Binocular Vision Dysfunction and Myopia Progression: A Prospective Study at a Tertiary Eye Hospital in North India
DOI:
https://doi.org/10.63682/jns.v14i21S.9267Keywords:
Myopia progression, binocular vision dysfunction, convergence insufficiency, intermittent exotropia, accommodative dysfunction, axial length, pediatric vision therapyAbstract
Purpose: To evaluate the association between binocular vision dysfunctions (BVDs) and myopia progression in children attending a tertiary eye hospital in North India.
Methods: A prospective observational study was conducted at a tertiary eye hospital in North India between April 2024 and March 2025. A total of 543 myopic children aged 6–18 years were enrolled; 369 completed 12 months of follow-up. Participants underwent comprehensive refractive, biometric, and binocular vision assessments. Myopia severity was categorized as mild (–0.50 D to –3.00 D), moderate (–3.00 D to –6.00 D), or high (> –6.00 D). BVDs were classified using Scheiman and Wick clinical criteria. Refractive progression was analyzed by changes in spherical equivalent refraction (SER) and axial length. Outcomes were compared among children with normal binocular vision, untreated BVD, and BVD receiving therapy.
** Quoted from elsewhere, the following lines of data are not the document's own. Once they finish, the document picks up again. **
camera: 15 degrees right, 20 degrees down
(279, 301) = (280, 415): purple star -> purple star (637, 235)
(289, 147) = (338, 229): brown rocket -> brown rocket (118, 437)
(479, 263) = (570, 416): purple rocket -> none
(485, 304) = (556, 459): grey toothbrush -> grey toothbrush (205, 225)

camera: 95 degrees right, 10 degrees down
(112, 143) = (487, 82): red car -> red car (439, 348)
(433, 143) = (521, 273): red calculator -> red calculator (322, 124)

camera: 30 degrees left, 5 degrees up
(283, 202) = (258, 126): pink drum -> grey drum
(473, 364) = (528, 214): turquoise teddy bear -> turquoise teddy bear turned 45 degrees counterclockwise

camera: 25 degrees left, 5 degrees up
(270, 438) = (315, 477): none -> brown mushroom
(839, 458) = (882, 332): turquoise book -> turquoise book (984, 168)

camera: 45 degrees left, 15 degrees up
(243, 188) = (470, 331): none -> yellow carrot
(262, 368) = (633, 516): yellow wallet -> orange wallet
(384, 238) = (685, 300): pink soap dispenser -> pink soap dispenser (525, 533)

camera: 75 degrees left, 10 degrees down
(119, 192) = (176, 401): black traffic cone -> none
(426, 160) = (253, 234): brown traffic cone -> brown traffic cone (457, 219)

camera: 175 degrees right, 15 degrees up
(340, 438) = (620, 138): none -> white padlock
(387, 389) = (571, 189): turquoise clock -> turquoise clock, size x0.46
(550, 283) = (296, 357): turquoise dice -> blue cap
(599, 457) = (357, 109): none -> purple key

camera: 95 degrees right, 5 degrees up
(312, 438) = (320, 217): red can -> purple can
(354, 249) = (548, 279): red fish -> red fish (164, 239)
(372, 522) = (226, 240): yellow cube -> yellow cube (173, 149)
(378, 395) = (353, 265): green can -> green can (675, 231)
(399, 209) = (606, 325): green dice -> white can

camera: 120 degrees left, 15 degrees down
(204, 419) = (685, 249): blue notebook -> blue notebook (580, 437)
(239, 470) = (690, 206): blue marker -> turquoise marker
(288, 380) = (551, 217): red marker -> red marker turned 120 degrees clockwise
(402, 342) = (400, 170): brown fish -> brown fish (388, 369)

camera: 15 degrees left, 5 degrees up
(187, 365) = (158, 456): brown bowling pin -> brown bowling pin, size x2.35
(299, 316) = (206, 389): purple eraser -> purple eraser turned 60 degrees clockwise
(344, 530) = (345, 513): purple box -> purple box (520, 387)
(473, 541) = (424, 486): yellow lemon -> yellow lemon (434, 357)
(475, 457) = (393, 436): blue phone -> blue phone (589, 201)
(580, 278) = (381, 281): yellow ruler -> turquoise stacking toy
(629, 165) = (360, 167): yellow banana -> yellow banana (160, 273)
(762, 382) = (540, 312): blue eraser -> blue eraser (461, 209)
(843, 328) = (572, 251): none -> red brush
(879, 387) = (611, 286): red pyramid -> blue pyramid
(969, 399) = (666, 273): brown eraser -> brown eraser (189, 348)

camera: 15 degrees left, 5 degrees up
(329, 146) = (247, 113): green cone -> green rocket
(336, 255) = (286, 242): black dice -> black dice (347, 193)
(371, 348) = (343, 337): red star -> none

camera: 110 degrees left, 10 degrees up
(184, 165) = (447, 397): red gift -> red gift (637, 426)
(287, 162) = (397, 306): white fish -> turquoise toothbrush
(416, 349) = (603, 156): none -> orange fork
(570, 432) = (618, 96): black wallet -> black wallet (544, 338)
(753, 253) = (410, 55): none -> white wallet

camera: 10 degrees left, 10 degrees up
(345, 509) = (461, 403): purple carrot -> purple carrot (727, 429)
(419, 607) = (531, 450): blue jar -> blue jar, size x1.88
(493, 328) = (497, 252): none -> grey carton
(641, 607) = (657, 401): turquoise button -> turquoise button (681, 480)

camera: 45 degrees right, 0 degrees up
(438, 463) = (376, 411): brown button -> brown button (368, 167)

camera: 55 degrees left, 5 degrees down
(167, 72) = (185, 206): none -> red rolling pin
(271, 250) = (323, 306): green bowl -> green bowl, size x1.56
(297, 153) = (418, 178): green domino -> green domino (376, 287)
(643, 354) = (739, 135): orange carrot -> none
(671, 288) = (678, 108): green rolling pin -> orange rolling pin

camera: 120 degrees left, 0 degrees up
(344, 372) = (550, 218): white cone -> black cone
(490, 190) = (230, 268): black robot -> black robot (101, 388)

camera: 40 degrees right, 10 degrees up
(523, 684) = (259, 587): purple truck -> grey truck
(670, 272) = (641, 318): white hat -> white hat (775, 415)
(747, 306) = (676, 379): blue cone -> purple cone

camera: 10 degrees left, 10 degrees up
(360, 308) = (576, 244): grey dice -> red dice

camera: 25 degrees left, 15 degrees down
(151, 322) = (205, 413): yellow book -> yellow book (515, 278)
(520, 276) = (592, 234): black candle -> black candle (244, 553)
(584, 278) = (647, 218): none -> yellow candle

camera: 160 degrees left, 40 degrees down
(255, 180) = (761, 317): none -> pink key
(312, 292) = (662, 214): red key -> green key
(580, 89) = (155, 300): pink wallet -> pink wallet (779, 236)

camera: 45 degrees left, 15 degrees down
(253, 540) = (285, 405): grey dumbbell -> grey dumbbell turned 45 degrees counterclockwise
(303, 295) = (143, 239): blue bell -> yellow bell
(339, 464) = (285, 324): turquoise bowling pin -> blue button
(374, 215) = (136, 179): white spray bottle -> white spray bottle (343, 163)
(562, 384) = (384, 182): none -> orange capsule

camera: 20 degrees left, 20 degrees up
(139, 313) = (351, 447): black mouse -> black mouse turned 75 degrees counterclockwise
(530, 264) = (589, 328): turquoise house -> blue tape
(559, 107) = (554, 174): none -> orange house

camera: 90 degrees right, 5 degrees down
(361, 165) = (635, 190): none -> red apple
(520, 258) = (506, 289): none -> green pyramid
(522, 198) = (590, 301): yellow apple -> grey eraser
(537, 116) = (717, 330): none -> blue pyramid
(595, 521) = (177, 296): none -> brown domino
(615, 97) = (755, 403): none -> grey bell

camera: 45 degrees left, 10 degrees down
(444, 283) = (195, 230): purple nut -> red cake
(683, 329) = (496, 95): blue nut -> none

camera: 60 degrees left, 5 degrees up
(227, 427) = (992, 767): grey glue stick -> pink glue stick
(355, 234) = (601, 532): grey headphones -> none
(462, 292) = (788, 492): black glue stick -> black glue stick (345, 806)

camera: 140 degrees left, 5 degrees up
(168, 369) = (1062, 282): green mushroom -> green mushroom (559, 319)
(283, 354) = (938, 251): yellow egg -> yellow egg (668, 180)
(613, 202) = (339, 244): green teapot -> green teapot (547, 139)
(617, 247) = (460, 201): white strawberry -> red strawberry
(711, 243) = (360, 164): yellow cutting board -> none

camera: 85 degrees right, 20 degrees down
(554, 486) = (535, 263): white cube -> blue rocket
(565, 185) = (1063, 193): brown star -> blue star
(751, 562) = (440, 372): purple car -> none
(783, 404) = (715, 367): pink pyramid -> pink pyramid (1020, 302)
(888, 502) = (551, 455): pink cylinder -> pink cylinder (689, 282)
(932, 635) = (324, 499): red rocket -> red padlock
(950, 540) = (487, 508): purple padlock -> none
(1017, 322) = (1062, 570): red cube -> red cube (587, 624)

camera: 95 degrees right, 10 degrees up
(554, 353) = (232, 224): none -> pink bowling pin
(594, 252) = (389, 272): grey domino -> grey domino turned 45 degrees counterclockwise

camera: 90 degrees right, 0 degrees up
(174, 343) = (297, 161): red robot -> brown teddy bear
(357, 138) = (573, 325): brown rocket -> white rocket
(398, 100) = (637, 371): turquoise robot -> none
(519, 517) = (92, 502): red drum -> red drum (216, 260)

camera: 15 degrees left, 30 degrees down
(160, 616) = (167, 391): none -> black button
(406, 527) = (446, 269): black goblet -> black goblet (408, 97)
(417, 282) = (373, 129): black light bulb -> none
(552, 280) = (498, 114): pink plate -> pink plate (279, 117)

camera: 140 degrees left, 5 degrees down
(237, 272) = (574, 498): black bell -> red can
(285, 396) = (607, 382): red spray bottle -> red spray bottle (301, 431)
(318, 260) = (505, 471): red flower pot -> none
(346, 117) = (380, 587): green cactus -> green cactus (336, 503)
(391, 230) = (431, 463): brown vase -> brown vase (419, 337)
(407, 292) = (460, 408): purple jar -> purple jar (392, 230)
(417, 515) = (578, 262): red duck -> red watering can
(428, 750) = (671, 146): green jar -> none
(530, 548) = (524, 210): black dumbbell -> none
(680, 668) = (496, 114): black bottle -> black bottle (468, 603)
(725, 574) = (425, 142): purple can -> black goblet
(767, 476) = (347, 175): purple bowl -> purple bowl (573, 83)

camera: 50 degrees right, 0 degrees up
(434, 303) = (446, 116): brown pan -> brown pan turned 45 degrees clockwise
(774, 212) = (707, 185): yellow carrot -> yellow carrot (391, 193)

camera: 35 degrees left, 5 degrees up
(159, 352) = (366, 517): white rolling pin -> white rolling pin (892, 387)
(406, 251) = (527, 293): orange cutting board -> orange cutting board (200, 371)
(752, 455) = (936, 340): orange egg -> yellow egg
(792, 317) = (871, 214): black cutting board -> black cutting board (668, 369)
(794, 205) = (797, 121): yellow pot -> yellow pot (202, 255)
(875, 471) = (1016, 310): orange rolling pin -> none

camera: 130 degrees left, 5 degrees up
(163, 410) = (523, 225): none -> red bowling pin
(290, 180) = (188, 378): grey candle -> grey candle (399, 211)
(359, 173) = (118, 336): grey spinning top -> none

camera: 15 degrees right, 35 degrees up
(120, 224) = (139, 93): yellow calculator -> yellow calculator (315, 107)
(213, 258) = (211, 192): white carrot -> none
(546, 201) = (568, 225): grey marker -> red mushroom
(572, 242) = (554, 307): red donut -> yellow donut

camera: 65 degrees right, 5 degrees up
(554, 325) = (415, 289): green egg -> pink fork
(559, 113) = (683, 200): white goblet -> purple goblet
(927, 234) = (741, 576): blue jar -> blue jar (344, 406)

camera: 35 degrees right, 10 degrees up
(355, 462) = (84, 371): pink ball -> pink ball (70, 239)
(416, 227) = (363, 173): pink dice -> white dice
Results: Normal binocular vision declined significantly with increasing myopia severity (70.3% in mild, 55.6% in moderate, and 29.7% in high myopia; p < 0.001). Convergence insufficiency (24.3%) and intermittent exotropia (24.8%) were most common in high myopes. Accommodative dysfunctions were less frequent but linked to high myopia. Over 12 months, untreated BVD was associated with greater myopia progression (–0.36 D, p = 0.0026) compared to children with normal binocular function (–0.30 D, p = 0.0023). Children receiving BVD therapy showed slower, non-significant progression (–0.27 D, p = 0.1883). Specific subtypes such as basic exophoria and accommodative infacility carried higher risk of progression. Axial length elongation paralleled refractive changes, confirming its role as a key biomarker.
Conclusion: BVDs, particularly vergence anomalies, are highly prevalent in children with moderate-to-high myopia and are associated with faster refractive progression when left untreated. Vision therapy may help stabilize myopia, though larger and longer-term studies are needed to confirm its protective role. Routine screening and early management of BVDs should be integrated into pediatric myopia control strategies.